> _ACTIVITY_
Within the entries below, the lines from the one with "thumb tip: (449, 847)" through the one with "ring dip: (398, 906)" are to be set down exactly, both ends kept.
++++ SOURCE DATA
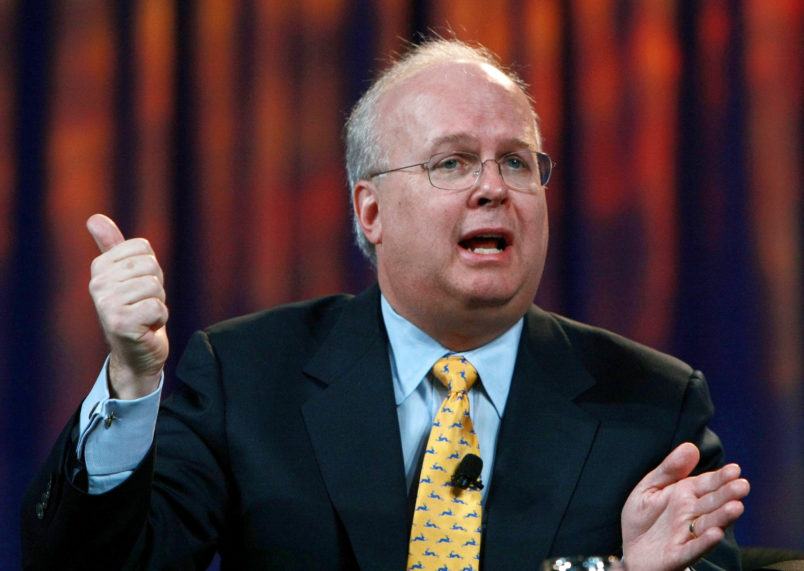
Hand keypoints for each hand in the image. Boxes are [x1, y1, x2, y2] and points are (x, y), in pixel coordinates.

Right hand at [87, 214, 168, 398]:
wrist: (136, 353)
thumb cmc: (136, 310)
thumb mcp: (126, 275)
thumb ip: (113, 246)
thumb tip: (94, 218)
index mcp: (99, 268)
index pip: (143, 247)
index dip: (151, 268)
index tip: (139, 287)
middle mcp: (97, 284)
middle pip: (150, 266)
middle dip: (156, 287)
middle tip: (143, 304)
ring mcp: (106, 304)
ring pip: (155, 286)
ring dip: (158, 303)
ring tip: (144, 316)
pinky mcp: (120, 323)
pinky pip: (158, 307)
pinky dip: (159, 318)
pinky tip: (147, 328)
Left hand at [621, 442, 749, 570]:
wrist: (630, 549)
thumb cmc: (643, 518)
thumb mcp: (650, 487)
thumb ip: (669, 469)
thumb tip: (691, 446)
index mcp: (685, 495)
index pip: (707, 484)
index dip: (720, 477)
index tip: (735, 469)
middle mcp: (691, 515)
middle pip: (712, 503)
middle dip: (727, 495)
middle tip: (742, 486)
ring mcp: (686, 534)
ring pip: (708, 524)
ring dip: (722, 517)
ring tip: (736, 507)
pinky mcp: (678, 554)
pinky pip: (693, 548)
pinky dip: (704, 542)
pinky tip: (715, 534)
++++++++
++++ SOURCE DATA
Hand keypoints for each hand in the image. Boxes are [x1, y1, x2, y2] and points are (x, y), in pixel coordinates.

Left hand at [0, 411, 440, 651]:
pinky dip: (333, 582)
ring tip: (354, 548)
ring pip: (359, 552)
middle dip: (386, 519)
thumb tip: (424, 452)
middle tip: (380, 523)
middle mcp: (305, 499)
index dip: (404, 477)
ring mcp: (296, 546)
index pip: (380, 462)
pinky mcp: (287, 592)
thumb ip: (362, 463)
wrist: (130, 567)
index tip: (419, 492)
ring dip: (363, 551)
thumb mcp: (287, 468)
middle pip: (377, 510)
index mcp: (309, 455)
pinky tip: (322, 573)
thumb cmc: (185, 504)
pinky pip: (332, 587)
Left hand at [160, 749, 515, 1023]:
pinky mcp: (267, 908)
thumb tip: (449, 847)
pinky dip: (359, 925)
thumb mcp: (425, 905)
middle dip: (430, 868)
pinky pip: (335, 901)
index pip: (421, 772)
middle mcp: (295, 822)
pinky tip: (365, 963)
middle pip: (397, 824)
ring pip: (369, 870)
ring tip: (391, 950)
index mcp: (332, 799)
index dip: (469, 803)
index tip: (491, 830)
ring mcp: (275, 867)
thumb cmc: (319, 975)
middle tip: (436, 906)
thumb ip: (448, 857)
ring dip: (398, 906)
++++++++
> _SOLUTION_
thumb tip: (449, 847)
pinky dip: (359, 925)
thumb mcp: (425, 905)
middle dip: (430, 868)
pinky pip: (335, 901)
index pip: (421, 772)
middle mcp: (295, 822)
pinky tip: (365, 963)
middle pip: (397, 824)
ring pip: (369, 870)
ring tip: (391, 950)
index mcp: (332, 799)
index dip: (469, 803)
index tip: (491, 830)
ring mcp: (275, 867)
thumb cmc: (319, 975)
middle tip: (436, 906)
thumb ip: (448, 857)
ring dip: (398, 906)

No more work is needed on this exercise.